**Stated problem:** Write out the text lines of all the entries below word for word, without the pictures.

╭─ Input data

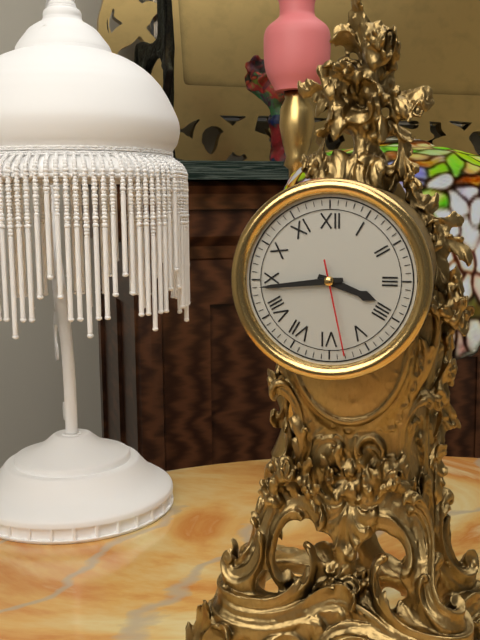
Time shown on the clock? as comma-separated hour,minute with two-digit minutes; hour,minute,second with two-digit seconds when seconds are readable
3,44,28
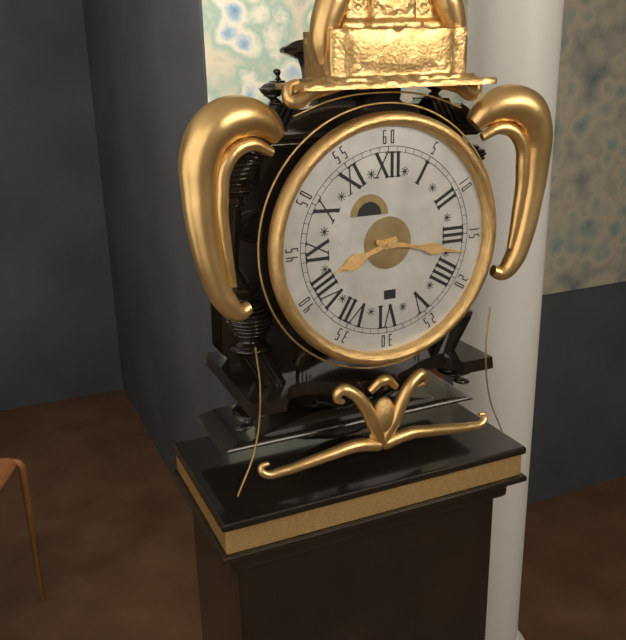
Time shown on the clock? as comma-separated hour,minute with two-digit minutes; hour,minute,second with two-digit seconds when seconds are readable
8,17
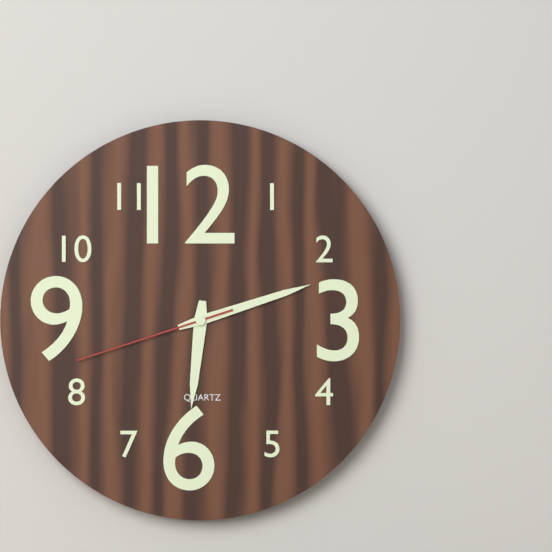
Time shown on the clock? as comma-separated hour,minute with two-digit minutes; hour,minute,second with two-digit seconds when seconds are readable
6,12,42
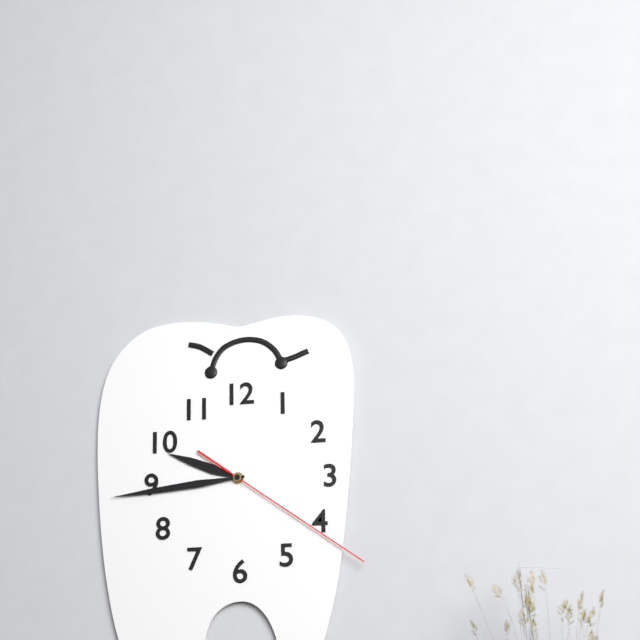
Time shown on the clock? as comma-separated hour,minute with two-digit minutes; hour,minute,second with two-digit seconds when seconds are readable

╰─

**Answer for the task:**
Time shown on the clock? as comma-separated hour,minute with two-digit minutes; hour,minute,second with two-digit seconds when seconds are readable
3,44,28
Time shown on the clock? as comma-separated hour,minute with two-digit minutes; hour,minute,second with two-digit seconds when seconds are readable
8,17
Time shown on the clock? as comma-separated hour,minute with two-digit minutes; hour,minute,second with two-digit seconds when seconds are readable
6,12,42
Time shown on the clock? as comma-separated hour,minute with two-digit minutes; hour,minute,second with two-digit seconds when seconds are readable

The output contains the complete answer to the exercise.